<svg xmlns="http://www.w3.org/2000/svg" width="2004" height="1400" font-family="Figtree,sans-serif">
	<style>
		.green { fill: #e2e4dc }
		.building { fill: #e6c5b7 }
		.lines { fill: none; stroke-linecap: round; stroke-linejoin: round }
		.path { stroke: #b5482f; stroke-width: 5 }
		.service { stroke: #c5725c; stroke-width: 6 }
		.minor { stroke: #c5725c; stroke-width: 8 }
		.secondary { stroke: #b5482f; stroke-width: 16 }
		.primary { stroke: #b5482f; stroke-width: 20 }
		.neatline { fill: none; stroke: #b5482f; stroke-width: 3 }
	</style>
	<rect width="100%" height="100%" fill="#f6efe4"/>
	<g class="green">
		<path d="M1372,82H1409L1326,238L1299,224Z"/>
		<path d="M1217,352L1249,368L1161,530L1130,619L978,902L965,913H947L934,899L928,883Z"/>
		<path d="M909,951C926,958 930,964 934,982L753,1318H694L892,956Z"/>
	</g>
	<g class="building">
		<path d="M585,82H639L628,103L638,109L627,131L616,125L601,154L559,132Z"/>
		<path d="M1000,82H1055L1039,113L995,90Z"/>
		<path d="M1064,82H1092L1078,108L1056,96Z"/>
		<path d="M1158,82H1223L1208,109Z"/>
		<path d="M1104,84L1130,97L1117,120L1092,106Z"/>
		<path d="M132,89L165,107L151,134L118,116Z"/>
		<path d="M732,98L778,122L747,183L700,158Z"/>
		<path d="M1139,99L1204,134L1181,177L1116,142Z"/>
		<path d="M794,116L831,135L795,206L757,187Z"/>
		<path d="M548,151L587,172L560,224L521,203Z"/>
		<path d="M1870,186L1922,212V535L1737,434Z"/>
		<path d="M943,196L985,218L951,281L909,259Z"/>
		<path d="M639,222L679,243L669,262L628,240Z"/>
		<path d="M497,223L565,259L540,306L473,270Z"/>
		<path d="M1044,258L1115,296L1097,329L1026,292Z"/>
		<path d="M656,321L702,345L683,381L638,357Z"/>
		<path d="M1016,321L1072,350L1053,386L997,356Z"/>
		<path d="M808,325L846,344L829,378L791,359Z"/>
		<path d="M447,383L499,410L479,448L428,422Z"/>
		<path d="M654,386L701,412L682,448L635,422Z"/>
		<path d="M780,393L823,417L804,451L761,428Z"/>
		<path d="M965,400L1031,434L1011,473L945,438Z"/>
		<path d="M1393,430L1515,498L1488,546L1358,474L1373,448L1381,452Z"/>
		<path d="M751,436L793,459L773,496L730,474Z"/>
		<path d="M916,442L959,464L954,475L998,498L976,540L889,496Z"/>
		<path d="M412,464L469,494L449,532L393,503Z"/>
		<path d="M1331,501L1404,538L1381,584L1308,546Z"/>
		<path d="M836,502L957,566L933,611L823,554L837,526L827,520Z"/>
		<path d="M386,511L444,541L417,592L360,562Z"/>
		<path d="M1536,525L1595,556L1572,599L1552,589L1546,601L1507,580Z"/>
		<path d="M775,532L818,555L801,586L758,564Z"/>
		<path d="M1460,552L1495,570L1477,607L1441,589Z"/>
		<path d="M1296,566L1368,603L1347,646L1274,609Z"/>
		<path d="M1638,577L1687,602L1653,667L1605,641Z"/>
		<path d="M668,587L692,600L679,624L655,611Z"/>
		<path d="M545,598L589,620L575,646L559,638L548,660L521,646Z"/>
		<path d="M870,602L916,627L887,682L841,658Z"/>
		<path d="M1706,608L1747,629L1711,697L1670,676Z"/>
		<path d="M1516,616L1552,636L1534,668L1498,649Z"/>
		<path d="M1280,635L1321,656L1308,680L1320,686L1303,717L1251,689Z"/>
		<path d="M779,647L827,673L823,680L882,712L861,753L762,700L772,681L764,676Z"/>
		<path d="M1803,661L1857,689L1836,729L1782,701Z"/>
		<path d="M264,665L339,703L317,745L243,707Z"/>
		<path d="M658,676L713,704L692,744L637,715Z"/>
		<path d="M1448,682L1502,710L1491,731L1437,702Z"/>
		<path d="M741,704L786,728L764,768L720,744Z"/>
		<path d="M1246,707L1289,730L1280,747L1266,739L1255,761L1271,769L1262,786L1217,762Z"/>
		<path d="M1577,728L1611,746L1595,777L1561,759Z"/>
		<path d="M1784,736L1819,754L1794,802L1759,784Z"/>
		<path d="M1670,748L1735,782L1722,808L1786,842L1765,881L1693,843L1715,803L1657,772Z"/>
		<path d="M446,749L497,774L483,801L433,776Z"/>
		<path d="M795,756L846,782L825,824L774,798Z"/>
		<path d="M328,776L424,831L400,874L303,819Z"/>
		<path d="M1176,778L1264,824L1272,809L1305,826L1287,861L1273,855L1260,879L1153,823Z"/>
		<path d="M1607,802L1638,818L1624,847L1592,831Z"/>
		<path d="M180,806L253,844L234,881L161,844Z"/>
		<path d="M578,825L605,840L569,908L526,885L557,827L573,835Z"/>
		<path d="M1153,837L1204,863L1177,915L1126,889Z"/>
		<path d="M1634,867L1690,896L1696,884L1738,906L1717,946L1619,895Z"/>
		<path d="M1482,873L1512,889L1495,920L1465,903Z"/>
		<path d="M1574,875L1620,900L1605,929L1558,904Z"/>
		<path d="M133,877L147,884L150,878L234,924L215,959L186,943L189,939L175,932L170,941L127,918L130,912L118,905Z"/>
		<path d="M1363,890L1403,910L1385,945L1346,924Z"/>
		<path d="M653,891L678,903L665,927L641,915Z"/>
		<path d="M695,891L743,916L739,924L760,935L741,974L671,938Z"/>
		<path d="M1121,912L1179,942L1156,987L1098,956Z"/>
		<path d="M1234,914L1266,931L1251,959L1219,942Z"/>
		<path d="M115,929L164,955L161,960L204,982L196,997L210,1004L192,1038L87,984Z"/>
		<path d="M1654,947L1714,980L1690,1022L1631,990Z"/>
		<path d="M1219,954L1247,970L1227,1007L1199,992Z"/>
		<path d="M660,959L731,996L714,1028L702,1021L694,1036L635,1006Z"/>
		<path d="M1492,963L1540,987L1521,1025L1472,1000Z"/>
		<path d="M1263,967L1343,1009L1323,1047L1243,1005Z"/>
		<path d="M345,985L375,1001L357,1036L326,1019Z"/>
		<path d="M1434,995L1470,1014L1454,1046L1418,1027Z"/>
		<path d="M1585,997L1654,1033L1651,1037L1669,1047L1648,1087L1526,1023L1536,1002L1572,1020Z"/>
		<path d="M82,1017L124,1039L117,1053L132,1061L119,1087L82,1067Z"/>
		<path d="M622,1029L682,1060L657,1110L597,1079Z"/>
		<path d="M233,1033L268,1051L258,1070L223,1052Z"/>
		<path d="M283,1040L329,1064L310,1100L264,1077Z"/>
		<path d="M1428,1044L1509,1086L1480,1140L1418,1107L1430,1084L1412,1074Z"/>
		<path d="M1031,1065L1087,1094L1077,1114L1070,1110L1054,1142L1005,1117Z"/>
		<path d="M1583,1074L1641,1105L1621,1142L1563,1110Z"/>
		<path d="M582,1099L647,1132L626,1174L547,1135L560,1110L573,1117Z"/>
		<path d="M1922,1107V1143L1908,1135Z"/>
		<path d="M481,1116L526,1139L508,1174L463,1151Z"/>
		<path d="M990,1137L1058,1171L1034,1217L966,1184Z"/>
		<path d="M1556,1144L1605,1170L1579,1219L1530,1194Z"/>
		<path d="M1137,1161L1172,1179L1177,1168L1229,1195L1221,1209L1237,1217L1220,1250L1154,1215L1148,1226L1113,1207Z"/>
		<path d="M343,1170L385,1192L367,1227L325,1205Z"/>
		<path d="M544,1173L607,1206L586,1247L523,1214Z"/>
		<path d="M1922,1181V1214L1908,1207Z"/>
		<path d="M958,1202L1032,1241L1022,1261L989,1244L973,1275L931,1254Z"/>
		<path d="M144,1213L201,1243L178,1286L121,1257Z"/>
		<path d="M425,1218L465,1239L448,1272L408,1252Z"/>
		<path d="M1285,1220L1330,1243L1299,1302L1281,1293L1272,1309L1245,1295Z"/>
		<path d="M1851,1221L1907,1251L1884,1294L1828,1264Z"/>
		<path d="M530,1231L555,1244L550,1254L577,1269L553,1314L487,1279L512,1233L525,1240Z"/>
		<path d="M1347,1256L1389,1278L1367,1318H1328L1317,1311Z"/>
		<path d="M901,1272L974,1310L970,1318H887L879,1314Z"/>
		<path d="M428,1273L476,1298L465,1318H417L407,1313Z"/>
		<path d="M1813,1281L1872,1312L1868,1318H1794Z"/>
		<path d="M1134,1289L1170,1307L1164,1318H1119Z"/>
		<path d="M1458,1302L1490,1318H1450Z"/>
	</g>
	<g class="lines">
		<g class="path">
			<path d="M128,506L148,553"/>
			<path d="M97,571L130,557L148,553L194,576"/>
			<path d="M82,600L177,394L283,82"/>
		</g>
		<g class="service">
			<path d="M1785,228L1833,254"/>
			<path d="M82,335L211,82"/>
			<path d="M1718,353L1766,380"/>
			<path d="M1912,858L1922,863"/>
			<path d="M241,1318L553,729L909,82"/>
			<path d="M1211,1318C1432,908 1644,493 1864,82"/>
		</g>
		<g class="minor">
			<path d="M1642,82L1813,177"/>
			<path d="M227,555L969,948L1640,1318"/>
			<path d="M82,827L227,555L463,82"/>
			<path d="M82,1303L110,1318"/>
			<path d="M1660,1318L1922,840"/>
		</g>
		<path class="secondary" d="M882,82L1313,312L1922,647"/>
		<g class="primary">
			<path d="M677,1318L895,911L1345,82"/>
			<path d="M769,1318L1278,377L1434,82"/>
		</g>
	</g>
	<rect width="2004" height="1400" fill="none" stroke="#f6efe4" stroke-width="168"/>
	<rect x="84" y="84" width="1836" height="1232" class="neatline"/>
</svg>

* **Work instruction**
Of the entries listed above, reproduce only the lines starting at the line containing "none; stroke-linecap: round;" and ending at the line containing "#c5725c; stroke-width: 6". Include both, exactly as they stand.

* **Response to the task**
		.lines { fill: none; stroke-linecap: round; stroke-linejoin: round }
		.path { stroke: #b5482f; stroke-width: 5 }
		.service { stroke: #c5725c; stroke-width: 6 }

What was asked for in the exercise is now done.